Ele defendeu a liberação das pesquisas com células-tronco embrionárias para fins terapêuticos e, desta forma, angariou simpatias no meio acadêmico. A proposta incluiu artigo que permite a utilização de células embrionárias remanescentes do processo de fertilização in vitro, desde que haja o consentimento prévio de seus doadores. Impõe limites, no entanto, para tal utilização – somente poderão ser destinadas às pesquisas células embrionárias que foram congeladas antes de completarem cinco dias e quando esse armazenamento atingir três anos. Esse último prazo deve transcorrer após a publicação da lei.
Por outro lado, encontrou resistências principalmente no âmbito do Ministério do Meio Ambiente, por conceder maior poder à CTNBio. No projeto da Câmara, as atribuições da comissão haviam sido limitadas, não podendo decidir sobre transgênicos, mas somente oferecer parecer. No relatório do senador, a CTNBio tem competência para decidir e, no caso de haver discordância entre ela e os órgãos de registro (Ibama e Anvisa), existe a possibilidade de que essas instituições recorram, no prazo de 15 dias. Persistindo as divergências, a questão deverá ser decidida pelo Conselho Nacional de Biossegurança, que é vinculado à Presidência da República. Outra alteração produzida pelo relatório do senador foi a da redução para nove no número de integrantes desse conselho, excluindo-se, entre outros, os representantes dos ministérios da Defesa, Planejamento e Fazenda – o projeto proveniente da Câmara havia a previsão de 15 representantes.
Na Comissão de Assuntos Sociais (CAS), o projeto foi alvo de um grande debate na audiência pública proposta pela senadora Lúcia Vânia (PSDB-GO).
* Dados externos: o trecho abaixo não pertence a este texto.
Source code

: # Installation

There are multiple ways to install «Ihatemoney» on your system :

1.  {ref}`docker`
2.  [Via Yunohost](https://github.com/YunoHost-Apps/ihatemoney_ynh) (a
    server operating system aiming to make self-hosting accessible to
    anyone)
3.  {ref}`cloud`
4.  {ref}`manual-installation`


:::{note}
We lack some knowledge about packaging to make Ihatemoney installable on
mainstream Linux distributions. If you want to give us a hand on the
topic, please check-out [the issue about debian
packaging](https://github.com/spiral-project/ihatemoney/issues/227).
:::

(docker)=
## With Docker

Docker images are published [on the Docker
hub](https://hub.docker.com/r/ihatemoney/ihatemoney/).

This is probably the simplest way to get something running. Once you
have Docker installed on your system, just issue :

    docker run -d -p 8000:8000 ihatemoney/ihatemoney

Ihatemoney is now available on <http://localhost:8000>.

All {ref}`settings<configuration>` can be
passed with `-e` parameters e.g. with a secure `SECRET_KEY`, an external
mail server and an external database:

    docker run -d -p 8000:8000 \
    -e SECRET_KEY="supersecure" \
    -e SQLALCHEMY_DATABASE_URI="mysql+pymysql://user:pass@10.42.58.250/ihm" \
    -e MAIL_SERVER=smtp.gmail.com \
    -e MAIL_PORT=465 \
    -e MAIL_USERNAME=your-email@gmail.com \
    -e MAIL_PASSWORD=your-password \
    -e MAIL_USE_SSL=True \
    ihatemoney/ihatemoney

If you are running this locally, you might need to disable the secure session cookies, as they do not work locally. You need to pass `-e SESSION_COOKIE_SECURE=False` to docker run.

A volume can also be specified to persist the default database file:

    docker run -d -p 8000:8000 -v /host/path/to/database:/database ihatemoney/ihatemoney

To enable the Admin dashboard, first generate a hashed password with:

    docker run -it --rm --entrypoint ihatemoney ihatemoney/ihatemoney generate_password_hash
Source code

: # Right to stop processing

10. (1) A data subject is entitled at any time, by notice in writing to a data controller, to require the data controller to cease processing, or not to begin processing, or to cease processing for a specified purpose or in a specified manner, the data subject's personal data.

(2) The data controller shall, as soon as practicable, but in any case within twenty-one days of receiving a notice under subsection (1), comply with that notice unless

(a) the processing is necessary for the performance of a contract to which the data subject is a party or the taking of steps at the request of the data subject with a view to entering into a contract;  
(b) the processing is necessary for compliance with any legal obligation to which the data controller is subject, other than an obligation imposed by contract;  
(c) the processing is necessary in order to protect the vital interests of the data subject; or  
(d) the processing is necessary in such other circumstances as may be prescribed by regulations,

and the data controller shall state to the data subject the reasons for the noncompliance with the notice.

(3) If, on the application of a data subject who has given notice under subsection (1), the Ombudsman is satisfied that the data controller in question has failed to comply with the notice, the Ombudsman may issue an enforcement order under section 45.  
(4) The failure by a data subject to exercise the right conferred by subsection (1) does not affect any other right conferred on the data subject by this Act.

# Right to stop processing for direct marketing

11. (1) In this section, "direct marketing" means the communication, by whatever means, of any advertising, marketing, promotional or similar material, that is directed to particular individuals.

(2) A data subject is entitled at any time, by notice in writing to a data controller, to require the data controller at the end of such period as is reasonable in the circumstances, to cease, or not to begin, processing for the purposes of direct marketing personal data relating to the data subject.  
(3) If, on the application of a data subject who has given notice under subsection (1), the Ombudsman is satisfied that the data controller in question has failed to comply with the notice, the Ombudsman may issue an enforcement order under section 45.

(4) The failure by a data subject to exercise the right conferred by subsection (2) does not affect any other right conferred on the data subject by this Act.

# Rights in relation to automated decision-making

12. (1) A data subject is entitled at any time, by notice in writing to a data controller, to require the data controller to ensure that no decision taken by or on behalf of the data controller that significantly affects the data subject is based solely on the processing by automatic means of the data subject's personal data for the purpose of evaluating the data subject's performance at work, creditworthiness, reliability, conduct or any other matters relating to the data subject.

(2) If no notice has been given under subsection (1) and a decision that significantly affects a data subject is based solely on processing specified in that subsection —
Pesquisadores, entre eles o oncologista Dráuzio Varela e a coordenadora do Centro de Estudos do Genoma Humano da Universidade de São Paulo, Mayana Zatz, defenderam a liberação das pesquisas com embriões que estão nas clínicas de reprodução humana sem utilização após cinco anos.
A professora Patrícia Pranke da Universidade Federal do Rio de Janeiro (UFRJ) foi mais além: ela criticou a tentativa de se proibir a clonagem reprodutiva e a produção embriões para serem usados em pesquisas. Durante os debates, apenas o filósofo da Pontifícia Universidade Católica do Rio, André Soares, seguindo a orientação da Igreja Católica, se posicionou contra o uso de células-tronco.